Rewrite every line of the items below as a numbered list, leaving out any blank lines.

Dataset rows
---

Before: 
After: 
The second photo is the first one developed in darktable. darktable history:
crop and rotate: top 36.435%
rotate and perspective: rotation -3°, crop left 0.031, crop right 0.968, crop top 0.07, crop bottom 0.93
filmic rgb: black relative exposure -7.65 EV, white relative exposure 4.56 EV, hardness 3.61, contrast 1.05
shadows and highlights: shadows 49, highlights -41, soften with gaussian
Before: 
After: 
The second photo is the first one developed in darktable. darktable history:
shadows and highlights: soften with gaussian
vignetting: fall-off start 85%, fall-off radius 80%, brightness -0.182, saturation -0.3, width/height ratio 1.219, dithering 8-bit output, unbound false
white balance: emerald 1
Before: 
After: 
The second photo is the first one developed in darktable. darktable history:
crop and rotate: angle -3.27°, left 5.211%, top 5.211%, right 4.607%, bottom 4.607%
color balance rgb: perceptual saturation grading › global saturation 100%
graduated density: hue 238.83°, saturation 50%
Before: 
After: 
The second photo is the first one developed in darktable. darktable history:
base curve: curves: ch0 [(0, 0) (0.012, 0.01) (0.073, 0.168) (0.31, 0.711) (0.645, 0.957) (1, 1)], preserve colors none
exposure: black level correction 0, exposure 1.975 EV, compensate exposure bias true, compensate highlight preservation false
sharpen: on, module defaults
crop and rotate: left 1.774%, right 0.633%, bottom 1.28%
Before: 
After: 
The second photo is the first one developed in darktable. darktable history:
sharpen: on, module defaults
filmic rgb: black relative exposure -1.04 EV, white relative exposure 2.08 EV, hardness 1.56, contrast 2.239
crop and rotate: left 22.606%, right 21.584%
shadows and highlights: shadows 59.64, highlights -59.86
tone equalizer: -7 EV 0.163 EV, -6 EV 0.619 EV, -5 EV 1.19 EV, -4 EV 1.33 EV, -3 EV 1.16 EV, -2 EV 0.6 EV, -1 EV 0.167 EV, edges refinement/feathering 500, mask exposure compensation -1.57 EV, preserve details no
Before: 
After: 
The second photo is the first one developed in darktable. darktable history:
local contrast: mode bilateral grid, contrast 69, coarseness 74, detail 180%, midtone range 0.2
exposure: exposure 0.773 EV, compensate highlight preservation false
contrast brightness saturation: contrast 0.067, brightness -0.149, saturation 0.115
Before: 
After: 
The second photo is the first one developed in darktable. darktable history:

---

WORKED SOLUTION
1. Before: 
2. After: 
3. The second photo is the first one developed in darktable. darktable history:
4. crop and rotate: top 36.435%
5. rotate and perspective: rotation -3°, crop left 0.031, crop right 0.968, crop top 0.07, crop bottom 0.93
6. filmic rgb: black relative exposure -7.65 EV, white relative exposure 4.56 EV, hardness 3.61, contrast 1.05
7. shadows and highlights: shadows 49, highlights -41, soften with gaussian
8. Before: 
9. After: 
10. The second photo is the first one developed in darktable. darktable history:
11. shadows and highlights: soften with gaussian
12. vignetting: fall-off start 85%, fall-off radius 80%, brightness -0.182, saturation -0.3, width/height ratio 1.219, dithering 8-bit output, unbound false
13. white balance: emerald 1
14. Before: 
15. After: 
16. The second photo is the first one developed in darktable. darktable history:
17. crop and rotate: angle -3.27°, left 5.211%, top 5.211%, right 4.607%, bottom 4.607%
18. color balance rgb: perceptual saturation grading › global saturation 100%
19. graduated density: hue 238.83°, saturation 50%
20. Before: 
21. After: 
22. The second photo is the first one developed in darktable. darktable history:
23. base curve: curves: ch0 [(0, 0) (0.012, 0.01) (0.073, 0.168) (0.31, 0.711) (0.645, 0.957) (1, 1)], preserve colors none
24. exposure: black level correction 0, exposure 1.975 EV, compensate exposure bias true, compensate highlight preservation false
25. sharpen: on, module defaults
26. crop and rotate: left 1.774%, right 0.633%, bottom 1.28%
27. Before: 
28. After: 
29. The second photo is the first one developed in darktable. darktable history:
30. sharpen: on, module defaults
31. filmic rgb: black relative exposure -1.04 EV, white relative exposure 2.08 EV, hardness 1.56, contrast 2.239
32. crop and rotate: left 22.606%, right 21.584%
33. shadows and highlights: shadows 59.64, highlights -59.86
34. tone equalizer: -7 EV 0.163 EV, -6 EV 0.619 EV, -5 EV 1.19 EV, -4 EV 1.33 EV, -3 EV 1.16 EV, -2 EV 0.6 EV, -1 EV 0.167 EV, edges refinement/feathering 500, mask exposure compensation -1.57 EV, preserve details no
35. Before: 
36. After: 
37. The second photo is the first one developed in darktable. darktable history:
38. local contrast: mode bilateral grid, contrast 69, coarseness 74, detail 180%, midtone range 0.2
39. exposure: exposure 0.773 EV, compensate highlight preservation false
40. contrast brightness saturation: contrast 0.067, brightness -0.149, saturation 0.115
41. Before: 
42. After: 
43. The second photo is the first one developed in darktable. darktable history:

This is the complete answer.